The police officer seemed to be a nice guy...


----------



## SimonTsai

T.D said:


> I was once visited by a police officer[...] and he asked 您贵姓. (in contrast to what I said in #2)


I don't see a contrast: He was putting himself in to a position lower than you; he was a civil '_servant_'.


----------



## T.D

SimonTsai said:


> I don't see a contrast: He was putting himself in to a position lower than you; he was a civil '_servant_'.


Well, checking for ID is some sort of a test (whether my identity matches the information on my file), so the test-er is obviously holding a higher position than the test-ee.


----------



## SuperXW

T.D said:


> Well, checking for ID is some sort of a test (whether my identity matches the information on my file), so the test-er is obviously holding a higher position than the test-ee.


不至于吧……这有啥“higher position”的，查户口还要居高临下？

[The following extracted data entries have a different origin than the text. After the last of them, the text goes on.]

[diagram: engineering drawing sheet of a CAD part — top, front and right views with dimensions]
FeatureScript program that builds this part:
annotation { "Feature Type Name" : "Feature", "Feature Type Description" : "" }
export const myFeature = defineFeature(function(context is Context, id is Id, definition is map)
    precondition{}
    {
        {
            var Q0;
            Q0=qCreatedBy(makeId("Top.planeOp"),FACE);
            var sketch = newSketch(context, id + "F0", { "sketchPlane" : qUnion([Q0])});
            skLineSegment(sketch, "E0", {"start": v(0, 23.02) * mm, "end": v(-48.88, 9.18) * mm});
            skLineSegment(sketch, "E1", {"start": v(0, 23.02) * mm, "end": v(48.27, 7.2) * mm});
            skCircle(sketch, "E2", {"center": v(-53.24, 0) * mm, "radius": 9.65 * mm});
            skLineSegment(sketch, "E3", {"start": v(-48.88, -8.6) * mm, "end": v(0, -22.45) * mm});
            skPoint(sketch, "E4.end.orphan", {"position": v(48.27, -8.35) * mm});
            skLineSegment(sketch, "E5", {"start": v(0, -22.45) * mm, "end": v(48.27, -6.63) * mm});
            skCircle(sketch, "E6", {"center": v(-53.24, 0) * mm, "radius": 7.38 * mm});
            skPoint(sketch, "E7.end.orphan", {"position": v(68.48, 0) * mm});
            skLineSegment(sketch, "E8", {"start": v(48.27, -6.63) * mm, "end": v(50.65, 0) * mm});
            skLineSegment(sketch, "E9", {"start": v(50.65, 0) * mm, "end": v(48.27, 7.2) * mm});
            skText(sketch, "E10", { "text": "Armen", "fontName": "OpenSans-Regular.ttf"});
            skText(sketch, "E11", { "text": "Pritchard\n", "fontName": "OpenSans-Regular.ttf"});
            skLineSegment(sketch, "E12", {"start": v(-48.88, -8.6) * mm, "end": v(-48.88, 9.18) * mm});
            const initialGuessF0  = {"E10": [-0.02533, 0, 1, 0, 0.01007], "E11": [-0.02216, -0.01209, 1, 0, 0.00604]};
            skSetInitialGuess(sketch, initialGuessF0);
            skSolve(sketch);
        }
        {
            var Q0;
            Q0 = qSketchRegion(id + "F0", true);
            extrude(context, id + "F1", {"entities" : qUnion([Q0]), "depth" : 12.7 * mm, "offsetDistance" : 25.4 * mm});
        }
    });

警察还不能说“您”了？
中文论坛有“你/您”的专项讨论贴，可以再参考下。


----------



## T.D

SuperXW said:


> 不至于吧……这有啥“higher position”的，查户口还要居高临下？警察还不能说“您”了？
> 中文论坛有“你/您”的专项讨论贴，可以再参考下。


Not sure why I felt that way, perhaps because 您 is so rarely used in places where I used to live. (chengdu and hangzhou)


----------



## Huanhuan04

T.D said:


> Not sure why I felt that way, perhaps because 您 is so rarely used in places where I used to live. (chengdu and hangzhou)



“您贵姓” is quite common in North China but not South. It's also frequently used in Beijing dialect, such as "吃了么？“ is used as "hello".


----------



## questioncollecter

It is an ancient saying which was often used 20 years ago. Currently, it maybe used in commercial context, especially for registration.  In normal social situation, it is more native to say"先生怎么称呼".  In daily communication， ”您贵姓“ maybe sound a bit "old-school" or *deliberate. *


----------